Southern trio set to Rock Shabbat

Update (Sept. 10): Here are links to an introductory video about Rock Shabbat and the group’s first Havdalah event, held Sept. 8.

Three friends who spend summers at Camp Ramah Darom are about to embark on a “road trip of American Jewish music.”

Sam Rosenbaum and Sam Rotenberg, who have a band called BeSamim, will be accompanied by Asher Krell of Birmingham on the road trip, which kicked off in Augusta, Ga., on Sept. 3.

The Rock Shabbat tour will take them to 16 cities, where they will meet with Jewish musicians, explore their music, and at the end of the week, hold a community Havdalah, inviting all the local musicians. They plan to have the Havdalah at a neutral site, so all would be comfortable attending.

Each week they will do a webisode featuring their experiences as they explore the “who, what, where, when, why, and how of American Jewish Music.”
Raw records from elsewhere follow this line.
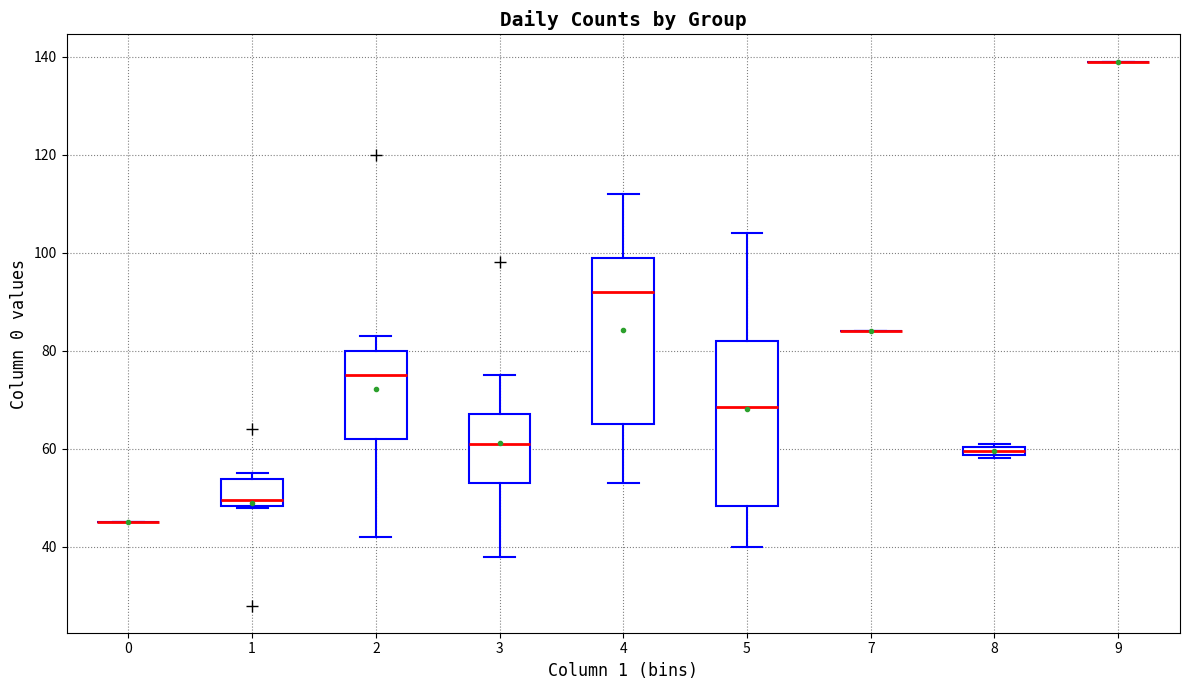

Where is the lower edge of the box at x = 8 on the y-axis? The values are not printed on the chart, so give them approximately, as read against the axis.

58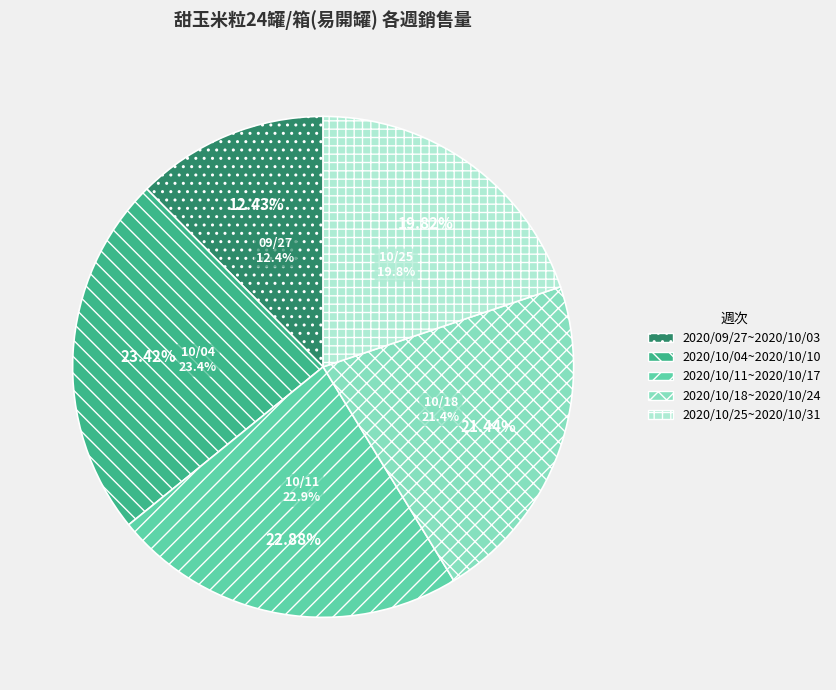

True or false: 2020/10/11~2020/10/17 accounts for 29% of the total.

False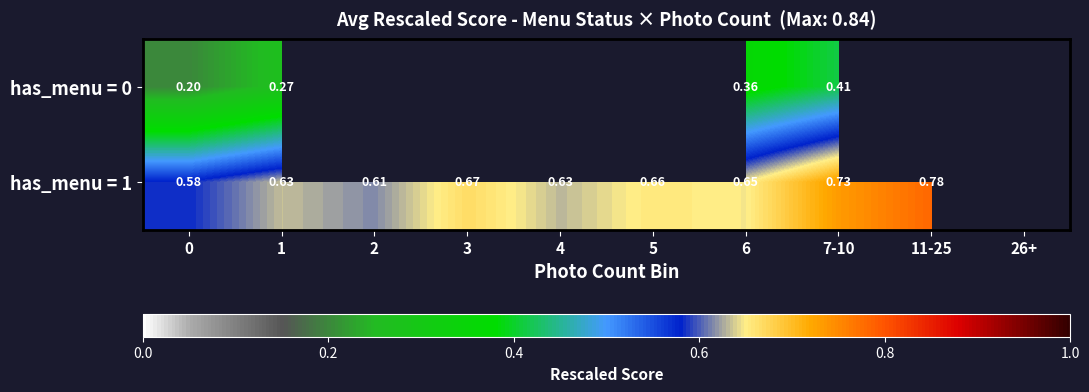

Rank the series by their average value, from lowest to highest.

has_menu = 0, has_menu = 1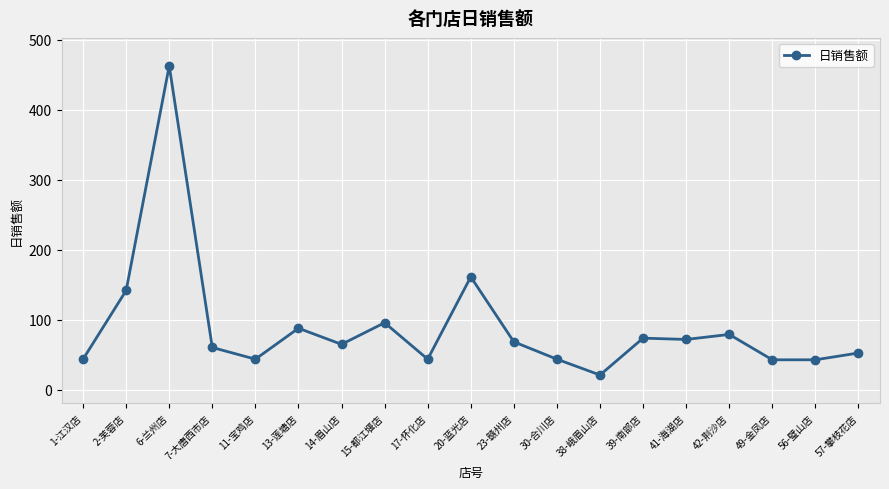

What is the smallest value displayed?

20.7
Krell said the trip is a “way to open up people’s eyes to the Jewish music that is out there.”

They will first head northeast, then go cross-country through Chicago toward Washington state, down the west coast and back to the Southeast.

They will be in New Orleans the week of Dec. 2, finishing with a community Havdalah on Dec. 8. Rock Shabbat will then drop in on Birmingham on the way to Atlanta, with the tour concluding in Miami on Dec. 22.

That evening, they hope other communities across the country will hold their own Havdalah services.

The two Sams had been working on this project for a year, then received funding for it from an anonymous donor. While at camp this summer, they asked Krell to accompany them.

They sat down and figured out which cities had musicians they knew, and started filling in gaps from there. One stop is Rapid City, S.D. “It will be really interesting to see how they interact, after we’ve been to New York and Chicago,” Krell said.

They want as many people as possible involved, and hope those attending the Havdalahs or viewing them online will look at the events from other communities.

“Hopefully it will create connections between people,” Krell said.

The tour’s name is actually a play on words, Krell noted. Certainly, one aspect is to rock Shabbat, in terms of music. But there is significance in the tour’s end — Dec. 22 is the day that the Mayan calendar supposedly predicts for the end of the world.

They are playing on the Hebrew word “rak,” pronounced the same way, which means “only.” As everyone else is in a frenzy over the end of the world, their message is that Dec. 22 is rak Shabbat — it’s only Shabbat.

Details of the tour and the ongoing webisodes will be available at www.rockshabbat.com.